Is this where she is? I wondered. Did she come back in the woods here and die, and I’m about to find her body, and then he’ll vanish, and I’ll be left alone with what’s left of Selby? Is that what happens now?
There were no paths here, and the growth was younger and denser than where I had made camp. Branches and nettles scratched my face, and the flashlight beam flew wildly. I finally emerged into a massive grassy clearing, where Bill stood waiting. He pointed. I followed his gesture.
We stood at the back of a broad lawn, looking up at a great, hulking, shuttered building made of brick and stone. It was only three stories high but close to a hundred feet tall, and the vast wings of the structure stretched off to the right and left. For a moment, I wondered how such a colossal building had gone unnoticed in the middle of the forest. Then I recognized it as the mental asylum. We’d come out of the Happy Hunting Grounds on its westward side and stood behind the massive complex. I could hear the quiet hum of traffic along South Street.

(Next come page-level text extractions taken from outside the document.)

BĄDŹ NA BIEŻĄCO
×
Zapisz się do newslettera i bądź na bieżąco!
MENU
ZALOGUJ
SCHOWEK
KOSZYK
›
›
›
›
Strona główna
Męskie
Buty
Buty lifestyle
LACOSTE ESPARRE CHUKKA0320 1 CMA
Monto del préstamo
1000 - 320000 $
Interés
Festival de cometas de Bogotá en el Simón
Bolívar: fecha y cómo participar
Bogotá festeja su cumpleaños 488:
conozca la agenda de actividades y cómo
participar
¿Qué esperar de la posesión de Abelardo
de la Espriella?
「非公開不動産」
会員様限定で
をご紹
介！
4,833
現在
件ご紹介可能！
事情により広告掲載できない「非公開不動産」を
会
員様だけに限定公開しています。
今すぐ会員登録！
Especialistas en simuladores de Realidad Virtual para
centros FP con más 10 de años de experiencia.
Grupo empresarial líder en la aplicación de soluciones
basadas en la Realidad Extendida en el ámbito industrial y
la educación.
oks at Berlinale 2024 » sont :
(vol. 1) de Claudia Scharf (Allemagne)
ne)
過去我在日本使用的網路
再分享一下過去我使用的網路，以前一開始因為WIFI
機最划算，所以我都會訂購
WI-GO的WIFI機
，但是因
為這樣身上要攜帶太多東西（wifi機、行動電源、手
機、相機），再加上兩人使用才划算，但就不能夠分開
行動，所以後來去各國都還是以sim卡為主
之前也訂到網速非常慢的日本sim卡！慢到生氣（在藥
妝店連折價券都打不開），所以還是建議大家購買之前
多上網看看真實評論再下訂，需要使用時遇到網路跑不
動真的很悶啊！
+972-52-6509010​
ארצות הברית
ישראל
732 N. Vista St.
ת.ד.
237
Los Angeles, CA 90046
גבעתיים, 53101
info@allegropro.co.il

“Is Selby in there?” I asked.
Bill’s mouth moved.
“No,” he said, and there was a slight delay between his speaking and the sound that followed.
“So you can talk too. And I can hear you. And you can hear me.”
Bill stared at me.
“I’m not going in there,” I said. “No way.”
I returned the way I had come. Bill didn’t follow me. When I got back inside my tent, a blue glow rose around me.
“Is that you, Aunt Ellie?”
“Yes, my love,” came my aunt’s voice.
“Why is Bill following me? What does he want?”
“Yes, my love.”
“Why am I able to hear you now? I thought you were just images pulled back to me because of the O-Sugar. How are you able to talk? Is it a flashback? Are you just illusions? Or are you real ghosts?”
“Yes, my love.”
“Whatever you are, please protect me from nightmares again. Because the days are nightmares right now. I can’t do this if both days and nights are nightmares.”
“Yes, my love.”
I undressed and crawled into the sleeping bag. The blue glow wavered, and I knew Ellie was taking a seat outside. I closed my eyes and wondered if Bill was going to follow me for the rest of my life. I wondered if Selby died, if her urbantasm would appear to me as well. Would I give up my search at that moment? I thought about May. I wanted her. The warmth of her arms. She could protect me, but now it was up to me to protect the others. I started to say a rosary to myself. I thought it might help me calm down. It doesn’t matter if I don’t have the beads, as long as I say the prayer. I knew the number and order of the Our Fathers and Hail Marys, but I’d forgotten what came before and after. Was it the Nicene Creed at the beginning or another saying? And what were the right ruminations? The scourging and the crown, yes, but what else? When Pilate washed his hands? No, that’s not right. None of us can just wash our hands. I said prayers until the sleep finally closed in around me.